JSON Formatter & Validator
Beautify, minify, and validate JSON instantly in your browser. Syntax error highlighting with precise line and column numbers. No data leaves your machine.
// how to use
Format and validate any JSON in four quick steps.
Paste JSON
Paste your raw JSON into the input box, or click Sample JSON to load a realistic example object.
Choose mode & format
Select Beautify, Minify, or Validate Only, pick your indent size, then click Format.
Fix any errors
If invalid, the output shows the error message with line and column so you can pinpoint the exact problem.
Copy result
Click Copy in the output footer to place the formatted JSON on your clipboard, ready to paste.
What is JSON?
JSON (JavaScript Object Notation) is a lightweight, text-based data interchange format standardised in RFC 8259. It represents data as key-value pairs (objects) and ordered lists (arrays) using a syntax that is both human-readable and trivially machine-parseable. Every modern programming language ships a JSON library in its standard library.
Where is JSON used? Virtually everywhere data moves between systems: REST APIs return JSON responses, configuration files (package.json, tsconfig.json) use JSON, databases like MongoDB and PostgreSQL store JSON natively, and browser localStorage serialises values as JSON strings. If data crosses a network boundary, it is almost certainly JSON.

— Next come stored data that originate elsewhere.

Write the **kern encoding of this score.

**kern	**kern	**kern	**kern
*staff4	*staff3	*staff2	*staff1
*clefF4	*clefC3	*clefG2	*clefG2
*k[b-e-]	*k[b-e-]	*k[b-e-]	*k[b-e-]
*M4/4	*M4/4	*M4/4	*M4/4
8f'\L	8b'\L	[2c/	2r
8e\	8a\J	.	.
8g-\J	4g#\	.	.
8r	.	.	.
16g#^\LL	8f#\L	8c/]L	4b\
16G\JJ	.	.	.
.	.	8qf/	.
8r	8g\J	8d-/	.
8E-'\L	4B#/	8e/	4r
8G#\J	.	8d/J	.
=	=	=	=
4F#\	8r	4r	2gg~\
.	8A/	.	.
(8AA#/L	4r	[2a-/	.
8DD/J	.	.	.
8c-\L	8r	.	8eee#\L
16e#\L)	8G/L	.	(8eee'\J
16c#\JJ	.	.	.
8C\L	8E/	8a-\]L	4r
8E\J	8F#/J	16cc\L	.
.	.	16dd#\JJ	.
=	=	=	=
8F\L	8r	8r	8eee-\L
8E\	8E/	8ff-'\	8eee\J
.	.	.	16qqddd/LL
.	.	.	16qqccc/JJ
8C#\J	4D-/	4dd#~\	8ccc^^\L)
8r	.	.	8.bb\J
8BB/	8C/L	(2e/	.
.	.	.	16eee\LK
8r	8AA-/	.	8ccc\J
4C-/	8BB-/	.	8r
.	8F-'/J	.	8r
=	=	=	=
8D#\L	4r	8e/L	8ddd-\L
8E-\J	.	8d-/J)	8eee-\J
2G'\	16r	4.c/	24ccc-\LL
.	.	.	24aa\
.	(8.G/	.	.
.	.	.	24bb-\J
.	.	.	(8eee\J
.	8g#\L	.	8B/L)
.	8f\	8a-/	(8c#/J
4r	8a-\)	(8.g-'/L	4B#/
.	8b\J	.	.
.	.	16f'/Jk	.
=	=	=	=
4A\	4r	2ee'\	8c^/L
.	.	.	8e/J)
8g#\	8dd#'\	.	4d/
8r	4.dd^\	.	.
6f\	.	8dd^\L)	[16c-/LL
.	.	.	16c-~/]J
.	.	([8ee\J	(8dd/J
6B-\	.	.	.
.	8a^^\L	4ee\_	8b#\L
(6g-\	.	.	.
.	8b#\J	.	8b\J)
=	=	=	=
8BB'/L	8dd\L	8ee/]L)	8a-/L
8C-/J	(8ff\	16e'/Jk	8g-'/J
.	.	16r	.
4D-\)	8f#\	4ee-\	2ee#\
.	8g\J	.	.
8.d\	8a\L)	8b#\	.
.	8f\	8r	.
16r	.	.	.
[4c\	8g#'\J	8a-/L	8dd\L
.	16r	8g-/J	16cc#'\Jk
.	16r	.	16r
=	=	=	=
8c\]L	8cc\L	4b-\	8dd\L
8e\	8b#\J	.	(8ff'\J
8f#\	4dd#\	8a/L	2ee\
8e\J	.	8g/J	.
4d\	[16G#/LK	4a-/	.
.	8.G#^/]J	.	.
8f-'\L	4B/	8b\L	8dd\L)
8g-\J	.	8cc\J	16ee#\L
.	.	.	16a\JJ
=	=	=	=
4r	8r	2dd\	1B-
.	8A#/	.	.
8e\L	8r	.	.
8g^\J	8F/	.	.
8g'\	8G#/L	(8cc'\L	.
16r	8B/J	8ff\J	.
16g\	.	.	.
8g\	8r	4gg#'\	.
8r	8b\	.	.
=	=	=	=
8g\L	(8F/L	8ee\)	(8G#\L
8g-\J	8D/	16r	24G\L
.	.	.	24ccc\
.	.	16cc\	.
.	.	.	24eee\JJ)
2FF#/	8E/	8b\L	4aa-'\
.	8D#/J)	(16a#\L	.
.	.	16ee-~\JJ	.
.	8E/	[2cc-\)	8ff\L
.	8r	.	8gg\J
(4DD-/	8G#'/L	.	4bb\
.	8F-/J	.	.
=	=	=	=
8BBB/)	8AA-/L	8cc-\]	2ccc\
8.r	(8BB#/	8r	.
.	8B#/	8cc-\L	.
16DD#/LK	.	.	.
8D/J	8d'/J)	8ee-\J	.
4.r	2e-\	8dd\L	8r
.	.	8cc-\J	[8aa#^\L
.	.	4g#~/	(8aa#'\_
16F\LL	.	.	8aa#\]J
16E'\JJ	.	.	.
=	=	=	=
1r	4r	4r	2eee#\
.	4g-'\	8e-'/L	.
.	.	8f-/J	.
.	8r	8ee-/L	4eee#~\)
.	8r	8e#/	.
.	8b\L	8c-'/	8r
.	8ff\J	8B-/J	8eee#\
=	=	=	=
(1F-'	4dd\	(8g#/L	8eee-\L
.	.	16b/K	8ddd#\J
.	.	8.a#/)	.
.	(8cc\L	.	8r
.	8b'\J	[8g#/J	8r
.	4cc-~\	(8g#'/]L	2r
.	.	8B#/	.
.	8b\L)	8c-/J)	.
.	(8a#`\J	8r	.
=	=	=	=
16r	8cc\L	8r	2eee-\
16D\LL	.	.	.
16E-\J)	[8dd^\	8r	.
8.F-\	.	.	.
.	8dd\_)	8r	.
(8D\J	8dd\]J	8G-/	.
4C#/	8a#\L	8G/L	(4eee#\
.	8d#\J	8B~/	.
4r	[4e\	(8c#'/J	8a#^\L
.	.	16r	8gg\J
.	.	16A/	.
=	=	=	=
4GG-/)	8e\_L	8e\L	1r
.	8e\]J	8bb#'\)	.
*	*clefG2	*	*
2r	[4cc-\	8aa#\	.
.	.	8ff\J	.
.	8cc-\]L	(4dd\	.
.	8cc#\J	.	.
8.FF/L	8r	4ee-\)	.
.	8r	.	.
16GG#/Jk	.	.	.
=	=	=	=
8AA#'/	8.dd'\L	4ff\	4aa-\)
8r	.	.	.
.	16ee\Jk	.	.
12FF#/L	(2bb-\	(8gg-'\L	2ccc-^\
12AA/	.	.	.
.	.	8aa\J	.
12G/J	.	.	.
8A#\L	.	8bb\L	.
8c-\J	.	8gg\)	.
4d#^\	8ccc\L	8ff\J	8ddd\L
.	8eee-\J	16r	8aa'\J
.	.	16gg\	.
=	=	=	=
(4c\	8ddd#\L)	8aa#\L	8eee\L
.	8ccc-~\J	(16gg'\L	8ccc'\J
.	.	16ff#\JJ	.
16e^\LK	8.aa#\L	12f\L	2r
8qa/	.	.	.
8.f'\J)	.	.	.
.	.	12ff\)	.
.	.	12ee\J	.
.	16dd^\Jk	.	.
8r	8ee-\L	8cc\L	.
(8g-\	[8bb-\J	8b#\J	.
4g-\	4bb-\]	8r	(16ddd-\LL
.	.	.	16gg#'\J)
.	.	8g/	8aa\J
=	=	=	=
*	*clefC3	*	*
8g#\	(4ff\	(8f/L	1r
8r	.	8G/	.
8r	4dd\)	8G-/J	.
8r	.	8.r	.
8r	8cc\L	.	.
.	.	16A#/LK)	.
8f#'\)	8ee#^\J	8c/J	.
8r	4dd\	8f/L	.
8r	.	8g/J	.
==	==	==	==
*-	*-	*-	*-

JSON vs XML. XML was the dominant data format in the early 2000s but has been displaced by JSON in most applications. JSON is smaller (no closing tags), easier to parse, and maps directly to the data structures programmers already use. XML retains advantages in document-centric scenarios (XSLT, schemas, mixed content) and some enterprise integrations.
Common JSON errors. The top mistakes that break JSON are: trailing commas after the last element of an array or object ([1, 2, 3,] is invalid); single-quoted strings — JSON demands double quotes; unquoted object keys — every key must be a double-quoted string; and using JavaScript-only values like undefined, NaN, Infinity, or Date objects, which have no JSON representation.
// faq
What is JSON?
JSON (JavaScript Object Notation) is a lightweight, text-based data interchange format. It represents data using two universal structures: objects (unordered collections of key-value pairs wrapped in {}) and arrays (ordered lists wrapped in []). Values can be strings, numbers, booleans, null, objects, or arrays — no functions, no comments. It was formalised in RFC 8259 and is now the dominant format for APIs and configuration files.
What is the difference between JSON beautify and minify?
Beautifying (also called pretty-printing or formatting) adds newlines and consistent indentation to make JSON easy to read at a glance — ideal during development and debugging. Minifying strips every unnecessary whitespace character, shrinking file size and reducing bytes over the wire. A 10 KB pretty-printed response might be 4 KB minified. Use beautified JSON while developing; ship minified JSON in production APIs where every byte counts.
Why is my JSON invalid? Common mistakes.
The most common culprits are:
1. Trailing commas — {"a":1,} is invalid. Remove the comma after the last item.
2. Single-quoted strings — JSON requires "double quotes" everywhere. 'single quotes' are a JavaScript-only syntax.
3. Unquoted keys — {name: "Alice"} is invalid; it must be {"name": "Alice"}.
4. Comments — JSON has no comment syntax. Strip // ... and /* ... */ before parsing.
5. Non-standard values — undefined, NaN, Infinity, and Date objects are not valid JSON.
What is the difference between JSON and JavaScript objects?
JSON is a text format that looks like JavaScript object literal syntax but is far stricter. JavaScript objects are live, in-memory data structures. The differences:
• JSON keys must be double-quoted strings. JS object keys can be unquoted identifiers.
• JSON values must be one of: string, number, boolean, null, object, array. JS objects can hold functions, undefined, Date, RegExp, symbols, and more.
• JSON does not support trailing commas or comments. Modern JS does (in certain contexts).
• A JS object is never JSON until you call JSON.stringify() on it.
How do I validate JSON in my code?
The universal pattern is to attempt parsing inside a try/catch:
JavaScript: try { const obj = JSON.parse(str); } catch (e) { console.error('Invalid JSON:', e.message); }
Python: import json; try: obj = json.loads(s) except json.JSONDecodeError as e: print(e)
Go: var v interface{}; if err := json.Unmarshal([]byte(s), &v); err != nil { /* invalid */ }
For production APIs, use a schema validator (Ajv for JS, Pydantic for Python, go-playground/validator for Go) to validate structure as well as syntax.
Is my JSON data safe here?
Completely safe. This tool uses only the browser's built-in JSON.parse() and JSON.stringify() functions. No network requests are made, no data is logged, and nothing persists after you close the tab. You can safely paste API keys, auth tokens, private configuration, and any sensitive payload. Check the browser's Network tab in DevTools — you will see zero outbound requests while using the formatter.